Let’s not even start the free will debate, as it is entirely pointless, even if from some absolute viewpoint every behavior is externally conditioned, choice is still useful, predictive term in human interactions, because we don’t use the absolute angle, and blame just means “could have easily chosen otherwise”.
Finally, this does not demonstrate the just world heuristic is useful, it would be easy to point out there is nothing particularly just about people in 1940 could fuck everything that moves without condom and not get AIDS and in 1980 it was much harder, rather it demonstrates how the behaviors it causes are not necessarily incorrect or immoral.
What about someone raised in a bizarre alternate universe where tradition, culture and religious belief dictate that those who go faster than 30km/h while sober or in bindings have their souls eaten by demons, so everyone has to drive blind drunk without a seatbelt? It seems obvious to me that the scale on which a line has to be drawn somewhere is the extent to which you consider external factors affecting the decision when assigning blame, in which case your “sensible place” is the furthest extreme on the blame end of the scale.
What about someone raised in a bizarre alternate universe where tradition, culture and religious belief dictate that those who go faster than 30km/h while sober or in bindings have their souls eaten by demons, so everyone has to drive blind drunk without a seatbelt?
How could such a world possibly exist for more then a couple of years without people noticing that there is a problem?
I’m quite confident it wouldn’t, hence “bizarre”, but I don’t think that matters to the questions I’m actually trying to address with the hypothetical. I just used a drunk driver because that’s what DeVliegendeHollander used.
The point is that traditions, especially long established traditions, generally do in fact contain good advice.
I think the point is weaker: long established traditions do not contain self-destructive advice and contain good advice for the times in which they were created. If the circumstances have changed sufficiently, the advice of ancient traditions could, in fact, be bad.
That tendency exists, and is part of why I’m confident the thing I described as a bizarre alternate universe wouldn’t really happen, but it seems as true-but-irrelevant as the simple fact that such a tradition probably wouldn’t develop.
No, the circumstances of my upbringing made me do things that make me safer, they did not directly, but only indirectly, through changing my behavior, caused the relative safety.
If you wouldn’t blame people for things they do, e.g. for safety precautions they have not built a habit for, then what would be the use of blame at all? You wouldn’t blame people for driving 200 km/h without a seatbelt at night blind drunk, because they had a bad upbringing where it was seen kinda normal?

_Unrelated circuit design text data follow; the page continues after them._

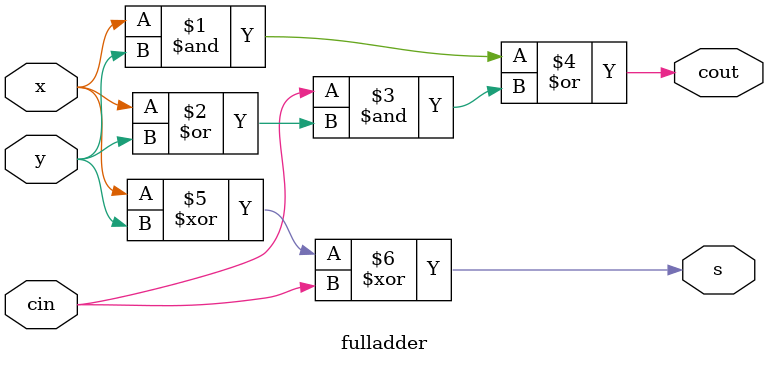
<source format=v>
`timescale 1ns / 1ps


module fulladder(
    input x,
    input y,
    input cin,
    output cout,
    output s
    );
    
    assign cout = ( x & y ) | cin & ( x | y);
    assign s = (x ^ y) ^ cin;
endmodule

</source>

You gotta draw the line somewhere, and I think a sensible place to draw the blame-line is “if you would have done X and Y your outcome would be different”
Let’s not even start the free will debate, as it is entirely pointless, even if from some absolute viewpoint every behavior is externally conditioned, choice is still useful, predictive term in human interactions, because we don’t use the absolute angle, and blame just means “could have easily chosen otherwise”.
Finally, this does not demonstrate the just world heuristic is useful, it would be easy to point out there is nothing particularly just about people in 1940 could fuck everything that moves without condom and not get AIDS and in 1980 it was much harder, rather it demonstrates how the behaviors it causes are not necessarily incorrect or immoral.
What about someone raised in a bizarre alternate universe where tradition, culture and religious belief dictate that those who go faster than 30km/h while sober or in bindings have their souls eaten by demons, so everyone has to drive blind drunk without a seatbelt? It seems obvious to me that the scale on which a line has to be drawn somewhere is the extent to which you consider external factors affecting the decision when assigning blame, in which case your “sensible place” is the furthest extreme on the blame end of the scale.
How could such a world possibly exist for more then a couple of years without people noticing that there is a problem?
I’m quite confident it wouldn’t, hence “bizarre”, but I don’t think that matters to the questions I’m actually trying to address with the hypothetical. I just used a drunk driver because that’s what DeVliegendeHollander used.
The point is that traditions, especially long established traditions, generally do in fact contain good advice.
I think the point is weaker: long established traditions do not contain self-destructive advice and contain good advice for the times in which they were created. If the circumstances have changed sufficiently, the advice of ancient traditions could, in fact, be bad.
That tendency exists, and is part of why I’m confident the thing I described as a bizarre alternate universe wouldn’t really happen, but it seems as true-but-irrelevant as the simple fact that such a tradition probably wouldn’t develop.